Instructions to follow:
Below are some records. Copy every line in them that holds "lines".

=== Begin Enclosure ===

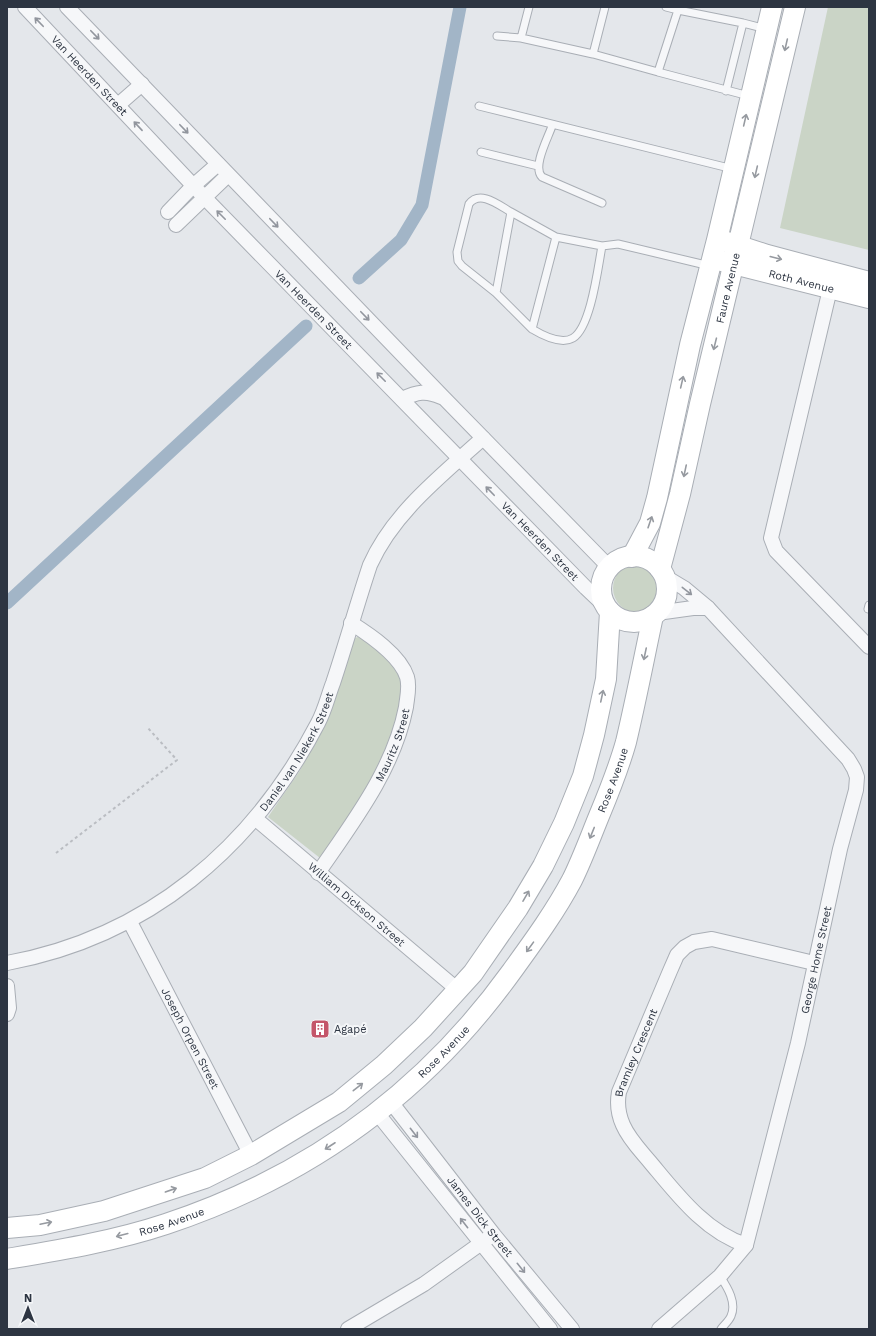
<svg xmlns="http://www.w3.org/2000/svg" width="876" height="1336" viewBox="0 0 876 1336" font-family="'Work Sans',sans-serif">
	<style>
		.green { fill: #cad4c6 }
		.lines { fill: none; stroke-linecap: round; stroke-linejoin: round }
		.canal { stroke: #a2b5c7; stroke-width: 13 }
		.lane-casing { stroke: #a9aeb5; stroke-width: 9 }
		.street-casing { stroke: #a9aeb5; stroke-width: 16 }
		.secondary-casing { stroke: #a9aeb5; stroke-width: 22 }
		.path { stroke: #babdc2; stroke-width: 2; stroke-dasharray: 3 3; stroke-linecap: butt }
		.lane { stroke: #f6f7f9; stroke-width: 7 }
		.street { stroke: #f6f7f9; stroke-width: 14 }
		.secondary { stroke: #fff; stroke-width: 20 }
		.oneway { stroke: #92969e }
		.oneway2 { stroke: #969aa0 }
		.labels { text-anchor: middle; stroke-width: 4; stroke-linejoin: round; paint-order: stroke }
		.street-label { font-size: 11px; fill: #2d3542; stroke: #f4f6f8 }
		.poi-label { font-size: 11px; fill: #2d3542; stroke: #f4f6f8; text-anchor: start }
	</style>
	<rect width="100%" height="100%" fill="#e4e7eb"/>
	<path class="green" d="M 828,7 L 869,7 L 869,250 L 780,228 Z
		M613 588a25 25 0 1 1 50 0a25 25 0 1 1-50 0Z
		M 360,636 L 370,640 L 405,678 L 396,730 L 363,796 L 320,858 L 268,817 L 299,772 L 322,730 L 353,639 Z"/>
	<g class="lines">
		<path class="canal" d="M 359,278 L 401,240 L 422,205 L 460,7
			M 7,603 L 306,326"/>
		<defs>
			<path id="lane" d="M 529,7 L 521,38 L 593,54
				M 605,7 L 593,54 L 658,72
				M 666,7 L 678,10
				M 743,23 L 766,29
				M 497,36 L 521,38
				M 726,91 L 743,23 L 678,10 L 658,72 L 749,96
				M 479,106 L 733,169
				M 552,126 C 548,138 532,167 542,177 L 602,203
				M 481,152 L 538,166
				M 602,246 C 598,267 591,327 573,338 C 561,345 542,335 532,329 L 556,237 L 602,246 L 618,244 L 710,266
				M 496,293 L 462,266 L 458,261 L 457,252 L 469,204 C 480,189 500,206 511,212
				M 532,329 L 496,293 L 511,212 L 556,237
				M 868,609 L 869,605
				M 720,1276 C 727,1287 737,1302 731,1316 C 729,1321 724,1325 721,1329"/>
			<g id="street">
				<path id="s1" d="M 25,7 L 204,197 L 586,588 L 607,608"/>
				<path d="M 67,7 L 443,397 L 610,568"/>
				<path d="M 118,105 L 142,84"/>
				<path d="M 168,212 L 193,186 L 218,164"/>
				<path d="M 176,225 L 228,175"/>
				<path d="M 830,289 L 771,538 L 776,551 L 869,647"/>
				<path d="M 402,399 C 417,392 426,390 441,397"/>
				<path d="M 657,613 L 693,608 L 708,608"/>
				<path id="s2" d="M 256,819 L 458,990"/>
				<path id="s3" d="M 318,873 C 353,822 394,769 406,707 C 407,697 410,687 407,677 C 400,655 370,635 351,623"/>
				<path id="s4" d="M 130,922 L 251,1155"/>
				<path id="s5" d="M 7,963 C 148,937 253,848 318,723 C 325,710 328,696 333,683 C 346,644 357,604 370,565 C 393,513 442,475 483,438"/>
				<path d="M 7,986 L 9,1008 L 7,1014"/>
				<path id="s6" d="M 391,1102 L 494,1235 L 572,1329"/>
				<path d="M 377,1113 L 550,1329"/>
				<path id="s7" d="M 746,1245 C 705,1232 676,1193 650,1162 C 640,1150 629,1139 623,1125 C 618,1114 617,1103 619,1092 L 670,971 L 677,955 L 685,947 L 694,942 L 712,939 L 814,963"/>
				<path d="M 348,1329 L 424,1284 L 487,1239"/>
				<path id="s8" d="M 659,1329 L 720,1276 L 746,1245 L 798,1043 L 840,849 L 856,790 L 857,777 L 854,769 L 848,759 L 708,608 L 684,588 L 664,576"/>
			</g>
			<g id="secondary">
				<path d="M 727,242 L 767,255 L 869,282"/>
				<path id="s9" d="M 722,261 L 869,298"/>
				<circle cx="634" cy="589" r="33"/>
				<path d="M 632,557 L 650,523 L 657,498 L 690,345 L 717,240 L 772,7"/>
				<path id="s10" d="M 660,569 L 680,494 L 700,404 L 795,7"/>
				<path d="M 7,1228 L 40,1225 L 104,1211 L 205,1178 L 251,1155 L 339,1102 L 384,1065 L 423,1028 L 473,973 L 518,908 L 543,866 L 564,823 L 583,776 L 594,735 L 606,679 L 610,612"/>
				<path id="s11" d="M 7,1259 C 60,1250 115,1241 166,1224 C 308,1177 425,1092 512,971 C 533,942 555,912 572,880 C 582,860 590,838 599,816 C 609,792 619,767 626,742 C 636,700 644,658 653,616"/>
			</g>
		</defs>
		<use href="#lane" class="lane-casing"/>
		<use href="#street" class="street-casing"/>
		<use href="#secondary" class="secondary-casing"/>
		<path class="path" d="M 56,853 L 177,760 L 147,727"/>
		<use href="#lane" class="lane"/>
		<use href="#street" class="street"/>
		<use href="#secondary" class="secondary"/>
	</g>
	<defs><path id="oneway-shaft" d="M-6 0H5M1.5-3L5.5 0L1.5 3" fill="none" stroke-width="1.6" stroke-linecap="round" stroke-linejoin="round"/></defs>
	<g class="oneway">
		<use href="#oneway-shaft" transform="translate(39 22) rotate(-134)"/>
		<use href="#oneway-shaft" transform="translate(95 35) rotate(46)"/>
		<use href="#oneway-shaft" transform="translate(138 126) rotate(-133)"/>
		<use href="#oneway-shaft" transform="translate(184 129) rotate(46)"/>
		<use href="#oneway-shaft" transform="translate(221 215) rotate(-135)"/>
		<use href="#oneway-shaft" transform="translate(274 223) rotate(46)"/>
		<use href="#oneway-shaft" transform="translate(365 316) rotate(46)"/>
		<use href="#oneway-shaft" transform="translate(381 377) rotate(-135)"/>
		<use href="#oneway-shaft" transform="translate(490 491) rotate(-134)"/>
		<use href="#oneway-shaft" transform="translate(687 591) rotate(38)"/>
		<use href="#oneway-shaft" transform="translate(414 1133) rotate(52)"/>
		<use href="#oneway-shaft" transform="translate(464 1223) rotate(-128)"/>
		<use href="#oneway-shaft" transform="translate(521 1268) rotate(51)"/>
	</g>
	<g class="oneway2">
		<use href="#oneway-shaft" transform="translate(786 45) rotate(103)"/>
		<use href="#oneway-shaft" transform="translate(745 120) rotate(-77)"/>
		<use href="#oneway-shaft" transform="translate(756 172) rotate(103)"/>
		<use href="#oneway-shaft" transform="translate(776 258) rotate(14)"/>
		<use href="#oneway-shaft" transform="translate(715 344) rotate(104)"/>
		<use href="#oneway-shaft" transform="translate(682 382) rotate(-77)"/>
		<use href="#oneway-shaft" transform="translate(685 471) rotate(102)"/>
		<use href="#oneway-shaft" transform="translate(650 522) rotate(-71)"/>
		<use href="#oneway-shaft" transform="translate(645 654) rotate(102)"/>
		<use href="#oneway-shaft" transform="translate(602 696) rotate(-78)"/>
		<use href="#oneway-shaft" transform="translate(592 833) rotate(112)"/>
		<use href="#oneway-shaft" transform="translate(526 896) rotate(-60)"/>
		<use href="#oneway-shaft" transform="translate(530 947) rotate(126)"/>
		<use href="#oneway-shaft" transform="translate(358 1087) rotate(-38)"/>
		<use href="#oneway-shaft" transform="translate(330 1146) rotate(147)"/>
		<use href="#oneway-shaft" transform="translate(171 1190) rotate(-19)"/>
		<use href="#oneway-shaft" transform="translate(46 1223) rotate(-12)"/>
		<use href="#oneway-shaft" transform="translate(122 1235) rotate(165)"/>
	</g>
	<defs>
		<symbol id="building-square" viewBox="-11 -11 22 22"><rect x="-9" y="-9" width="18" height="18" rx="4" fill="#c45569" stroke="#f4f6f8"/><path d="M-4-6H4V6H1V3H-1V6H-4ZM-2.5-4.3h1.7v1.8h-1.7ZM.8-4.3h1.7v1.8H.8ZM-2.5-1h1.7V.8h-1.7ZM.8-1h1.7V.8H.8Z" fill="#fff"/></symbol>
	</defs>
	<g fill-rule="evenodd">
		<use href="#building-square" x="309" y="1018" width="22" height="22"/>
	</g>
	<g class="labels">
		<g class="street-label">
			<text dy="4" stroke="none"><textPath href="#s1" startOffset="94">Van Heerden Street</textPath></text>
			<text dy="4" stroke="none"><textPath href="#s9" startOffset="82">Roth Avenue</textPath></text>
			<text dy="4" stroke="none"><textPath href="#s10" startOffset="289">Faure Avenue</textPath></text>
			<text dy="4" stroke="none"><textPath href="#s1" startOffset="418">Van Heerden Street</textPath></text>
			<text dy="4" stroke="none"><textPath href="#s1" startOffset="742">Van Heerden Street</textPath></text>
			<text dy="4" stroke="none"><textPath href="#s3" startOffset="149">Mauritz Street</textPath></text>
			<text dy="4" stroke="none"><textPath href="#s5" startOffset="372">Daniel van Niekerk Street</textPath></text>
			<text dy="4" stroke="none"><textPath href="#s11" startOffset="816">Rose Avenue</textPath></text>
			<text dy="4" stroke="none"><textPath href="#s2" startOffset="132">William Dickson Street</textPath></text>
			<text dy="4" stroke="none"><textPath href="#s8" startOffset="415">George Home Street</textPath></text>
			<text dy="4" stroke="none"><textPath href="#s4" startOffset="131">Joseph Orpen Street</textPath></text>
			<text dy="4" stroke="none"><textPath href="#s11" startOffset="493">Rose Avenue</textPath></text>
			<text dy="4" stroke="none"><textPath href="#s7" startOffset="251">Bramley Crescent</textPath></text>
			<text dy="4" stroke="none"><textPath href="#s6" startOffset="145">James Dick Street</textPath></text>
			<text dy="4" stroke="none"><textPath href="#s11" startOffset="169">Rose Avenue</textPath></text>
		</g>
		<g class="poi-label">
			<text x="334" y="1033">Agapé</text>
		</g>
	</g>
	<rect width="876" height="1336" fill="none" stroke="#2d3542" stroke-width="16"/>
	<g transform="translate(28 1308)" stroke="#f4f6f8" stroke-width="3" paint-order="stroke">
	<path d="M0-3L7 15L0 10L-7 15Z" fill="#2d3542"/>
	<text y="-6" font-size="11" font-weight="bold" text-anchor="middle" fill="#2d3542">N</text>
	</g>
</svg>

=== End Enclosure ===
=== Begin Enclosure ===

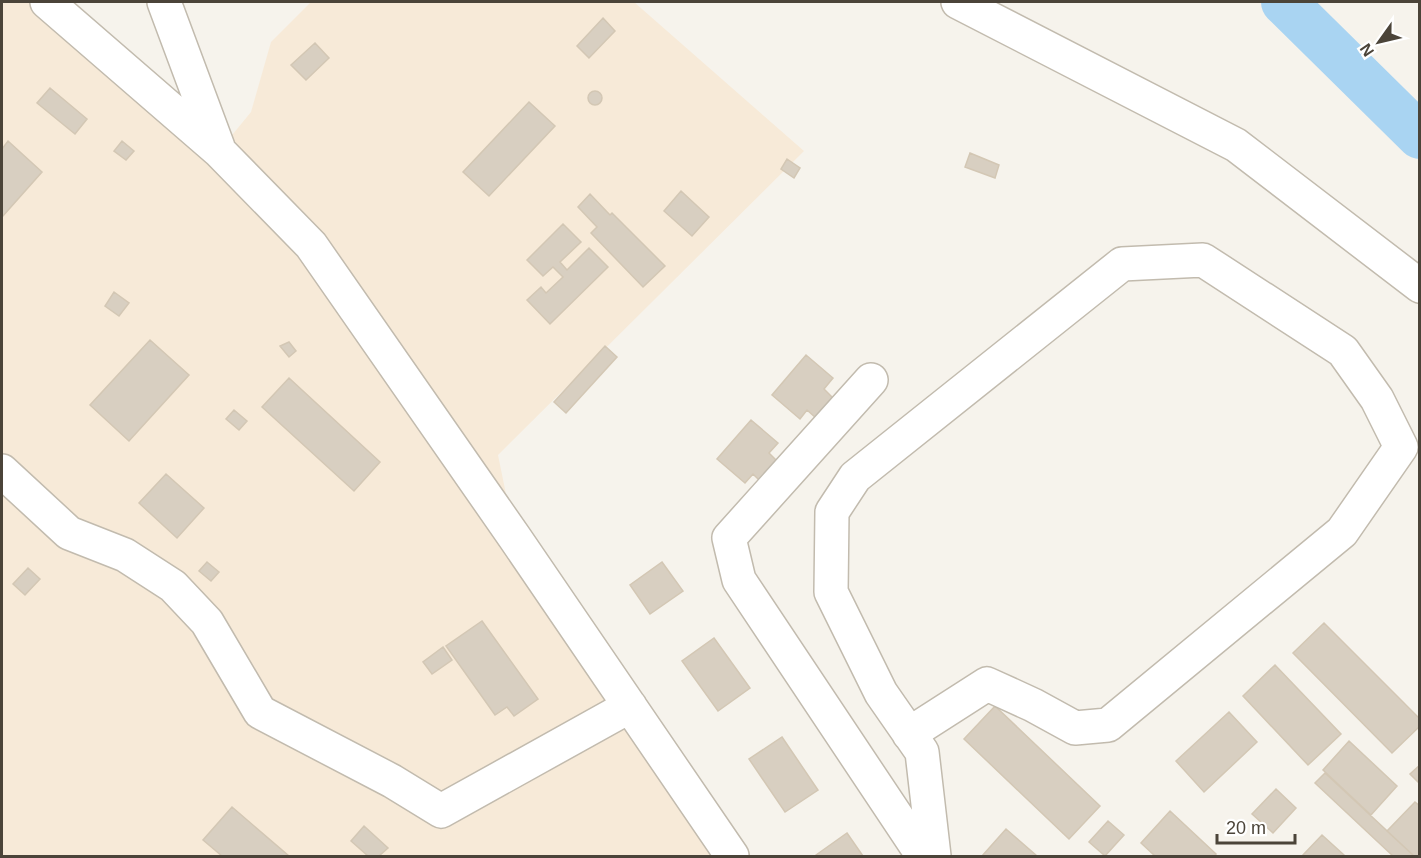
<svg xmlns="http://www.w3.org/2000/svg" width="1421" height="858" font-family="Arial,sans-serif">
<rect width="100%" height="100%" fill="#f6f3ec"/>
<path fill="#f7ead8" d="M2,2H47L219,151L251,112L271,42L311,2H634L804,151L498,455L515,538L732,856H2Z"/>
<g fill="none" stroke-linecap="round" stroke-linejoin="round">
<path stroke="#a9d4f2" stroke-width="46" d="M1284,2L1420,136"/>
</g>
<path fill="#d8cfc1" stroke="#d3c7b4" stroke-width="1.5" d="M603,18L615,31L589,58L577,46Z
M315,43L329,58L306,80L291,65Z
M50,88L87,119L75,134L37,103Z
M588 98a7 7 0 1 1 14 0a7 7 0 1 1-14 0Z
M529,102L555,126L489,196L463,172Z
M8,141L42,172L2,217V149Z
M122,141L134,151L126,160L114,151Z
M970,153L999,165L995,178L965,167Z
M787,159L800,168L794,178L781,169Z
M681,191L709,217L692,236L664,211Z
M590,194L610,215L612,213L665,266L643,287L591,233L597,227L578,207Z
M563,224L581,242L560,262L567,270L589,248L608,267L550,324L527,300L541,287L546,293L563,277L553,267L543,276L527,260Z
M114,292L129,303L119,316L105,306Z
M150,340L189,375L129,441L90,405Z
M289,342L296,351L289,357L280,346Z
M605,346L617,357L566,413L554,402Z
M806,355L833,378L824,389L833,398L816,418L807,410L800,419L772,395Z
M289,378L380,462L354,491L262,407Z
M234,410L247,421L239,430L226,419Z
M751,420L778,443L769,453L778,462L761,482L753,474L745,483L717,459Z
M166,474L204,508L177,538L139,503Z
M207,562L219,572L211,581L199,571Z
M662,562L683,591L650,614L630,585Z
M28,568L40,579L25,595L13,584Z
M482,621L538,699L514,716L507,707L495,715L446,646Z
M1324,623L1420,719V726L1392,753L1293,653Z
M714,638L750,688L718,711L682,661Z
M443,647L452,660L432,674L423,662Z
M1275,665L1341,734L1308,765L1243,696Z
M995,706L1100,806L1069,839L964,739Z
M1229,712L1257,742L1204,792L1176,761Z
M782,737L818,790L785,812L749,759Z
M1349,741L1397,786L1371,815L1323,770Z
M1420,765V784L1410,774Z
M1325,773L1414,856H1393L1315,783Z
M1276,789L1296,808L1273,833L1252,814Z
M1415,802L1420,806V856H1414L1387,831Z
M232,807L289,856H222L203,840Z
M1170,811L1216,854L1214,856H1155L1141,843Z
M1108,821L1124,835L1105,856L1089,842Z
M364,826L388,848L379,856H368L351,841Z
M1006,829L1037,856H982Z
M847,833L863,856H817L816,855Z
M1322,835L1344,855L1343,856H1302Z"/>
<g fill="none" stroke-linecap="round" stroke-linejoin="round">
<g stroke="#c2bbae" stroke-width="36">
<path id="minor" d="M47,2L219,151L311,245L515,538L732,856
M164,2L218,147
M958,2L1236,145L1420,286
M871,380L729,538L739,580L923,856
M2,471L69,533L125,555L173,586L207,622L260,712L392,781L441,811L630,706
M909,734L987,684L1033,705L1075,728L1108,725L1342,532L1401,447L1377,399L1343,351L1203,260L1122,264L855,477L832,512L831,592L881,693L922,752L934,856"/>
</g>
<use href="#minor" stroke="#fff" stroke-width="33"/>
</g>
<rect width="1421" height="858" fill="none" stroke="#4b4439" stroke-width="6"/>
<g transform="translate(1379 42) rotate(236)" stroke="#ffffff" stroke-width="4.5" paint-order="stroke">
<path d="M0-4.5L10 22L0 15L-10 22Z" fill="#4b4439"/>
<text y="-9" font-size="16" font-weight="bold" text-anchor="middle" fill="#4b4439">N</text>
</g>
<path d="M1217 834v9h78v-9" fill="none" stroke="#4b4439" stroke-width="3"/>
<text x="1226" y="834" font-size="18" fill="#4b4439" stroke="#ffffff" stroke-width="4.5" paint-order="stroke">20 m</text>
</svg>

=== End Enclosure ===

Result of the exercise:
		.lines { fill: none; stroke-linecap: round; stroke-linejoin: round }
	<g class="lines">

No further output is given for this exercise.